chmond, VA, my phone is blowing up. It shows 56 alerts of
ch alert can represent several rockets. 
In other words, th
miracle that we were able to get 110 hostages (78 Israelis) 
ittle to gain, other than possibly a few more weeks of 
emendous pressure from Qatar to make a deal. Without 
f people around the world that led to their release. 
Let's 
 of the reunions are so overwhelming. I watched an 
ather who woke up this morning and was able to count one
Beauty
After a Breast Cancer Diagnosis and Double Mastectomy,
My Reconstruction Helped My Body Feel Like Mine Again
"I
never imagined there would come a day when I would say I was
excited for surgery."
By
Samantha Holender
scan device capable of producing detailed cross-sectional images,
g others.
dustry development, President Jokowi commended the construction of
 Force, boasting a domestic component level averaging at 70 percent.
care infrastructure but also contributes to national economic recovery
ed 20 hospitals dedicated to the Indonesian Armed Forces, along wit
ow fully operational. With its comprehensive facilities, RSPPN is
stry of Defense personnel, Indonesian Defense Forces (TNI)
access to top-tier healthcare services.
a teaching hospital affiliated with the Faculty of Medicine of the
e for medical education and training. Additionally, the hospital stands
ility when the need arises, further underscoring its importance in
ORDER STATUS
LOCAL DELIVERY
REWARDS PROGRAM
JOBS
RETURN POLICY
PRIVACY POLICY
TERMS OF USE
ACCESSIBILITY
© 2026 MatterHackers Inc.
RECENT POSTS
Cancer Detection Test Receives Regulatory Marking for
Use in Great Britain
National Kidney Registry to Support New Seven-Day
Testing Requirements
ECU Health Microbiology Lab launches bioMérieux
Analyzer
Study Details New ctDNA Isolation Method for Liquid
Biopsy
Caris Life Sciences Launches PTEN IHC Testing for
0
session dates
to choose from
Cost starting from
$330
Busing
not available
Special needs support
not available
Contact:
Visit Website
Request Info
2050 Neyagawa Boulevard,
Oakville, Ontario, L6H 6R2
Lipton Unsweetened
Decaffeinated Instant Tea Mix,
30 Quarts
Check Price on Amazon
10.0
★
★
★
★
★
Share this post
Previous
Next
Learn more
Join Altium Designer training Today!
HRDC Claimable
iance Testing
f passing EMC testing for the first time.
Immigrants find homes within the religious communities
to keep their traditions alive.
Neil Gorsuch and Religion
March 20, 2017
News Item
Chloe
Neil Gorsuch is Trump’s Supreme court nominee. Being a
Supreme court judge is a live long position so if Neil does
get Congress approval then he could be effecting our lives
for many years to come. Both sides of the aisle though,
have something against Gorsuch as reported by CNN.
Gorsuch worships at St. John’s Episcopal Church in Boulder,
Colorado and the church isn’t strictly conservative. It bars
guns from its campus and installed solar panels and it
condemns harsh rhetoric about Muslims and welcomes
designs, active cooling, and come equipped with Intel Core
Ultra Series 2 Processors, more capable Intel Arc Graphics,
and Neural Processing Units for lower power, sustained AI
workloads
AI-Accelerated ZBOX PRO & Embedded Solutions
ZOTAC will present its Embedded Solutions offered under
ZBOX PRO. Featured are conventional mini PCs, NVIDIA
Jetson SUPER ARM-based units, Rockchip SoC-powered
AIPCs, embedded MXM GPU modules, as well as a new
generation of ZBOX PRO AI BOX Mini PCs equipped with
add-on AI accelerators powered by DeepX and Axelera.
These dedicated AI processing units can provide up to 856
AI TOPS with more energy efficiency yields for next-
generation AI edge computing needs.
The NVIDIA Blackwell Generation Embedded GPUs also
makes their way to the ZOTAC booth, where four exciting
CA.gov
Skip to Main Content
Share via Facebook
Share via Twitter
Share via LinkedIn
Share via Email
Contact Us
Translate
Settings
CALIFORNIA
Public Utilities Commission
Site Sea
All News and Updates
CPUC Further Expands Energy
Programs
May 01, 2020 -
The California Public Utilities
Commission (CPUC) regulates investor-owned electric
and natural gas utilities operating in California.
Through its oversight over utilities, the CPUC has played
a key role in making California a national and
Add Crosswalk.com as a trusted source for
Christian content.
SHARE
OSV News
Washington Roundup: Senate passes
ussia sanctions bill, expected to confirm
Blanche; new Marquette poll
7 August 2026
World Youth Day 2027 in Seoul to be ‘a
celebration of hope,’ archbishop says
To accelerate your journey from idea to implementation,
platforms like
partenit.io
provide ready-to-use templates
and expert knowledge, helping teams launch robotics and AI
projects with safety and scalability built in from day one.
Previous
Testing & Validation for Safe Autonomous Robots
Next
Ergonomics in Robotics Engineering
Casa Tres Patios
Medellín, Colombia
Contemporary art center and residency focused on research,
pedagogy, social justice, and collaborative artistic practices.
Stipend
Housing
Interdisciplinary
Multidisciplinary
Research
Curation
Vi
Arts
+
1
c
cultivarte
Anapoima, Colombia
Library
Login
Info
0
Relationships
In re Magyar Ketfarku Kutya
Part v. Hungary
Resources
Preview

○ ○ ○ ○

* Your instructions
All lines from the start of the entries through the line where "to choose from" sits should be duplicated exactly, with nothing else in the output.

* Output of the exercise
chmond, VA, my phone is blowing up. It shows 56 alerts of
ch alert can represent several rockets. 
In other words, th
miracle that we were able to get 110 hostages (78 Israelis) 
ittle to gain, other than possibly a few more weeks of 
emendous pressure from Qatar to make a deal. Without 
f people around the world that led to their release. 
Let's 
 of the reunions are so overwhelming. I watched an 
ather who woke up this morning and was able to count one
Beauty
After a Breast Cancer Diagnosis and Double Mastectomy,
My Reconstruction Helped My Body Feel Like Mine Again
"I
never imagined there would come a day when I would say I was
excited for surgery."
By
Samantha Holender
scan device capable of producing detailed cross-sectional images,
g others.
dustry development, President Jokowi commended the construction of
 Force, boasting a domestic component level averaging at 70 percent.
care infrastructure but also contributes to national economic recovery
ed 20 hospitals dedicated to the Indonesian Armed Forces, along wit
ow fully operational. With its comprehensive facilities, RSPPN is
stry of Defense personnel, Indonesian Defense Forces (TNI)
access to top-tier healthcare services.
a teaching hospital affiliated with the Faculty of Medicine of the
e for medical education and training. Additionally, the hospital stands
ility when the need arises, further underscoring its importance in
ORDER STATUS
LOCAL DELIVERY
REWARDS PROGRAM
JOBS
RETURN POLICY
PRIVACY POLICY
TERMS OF USE
ACCESSIBILITY
© 2026 MatterHackers Inc.
RECENT POSTS
Cancer Detection Test Receives Regulatory Marking for
Use in Great Britain
National Kidney Registry to Support New Seven-Day
Testing Requirements
ECU Health Microbiology Lab launches bioMérieux
Analyzer
Study Details New ctDNA Isolation Method for Liquid
Biopsy
Caris Life Sciences Launches PTEN IHC Testing for
0
session dates
to choose from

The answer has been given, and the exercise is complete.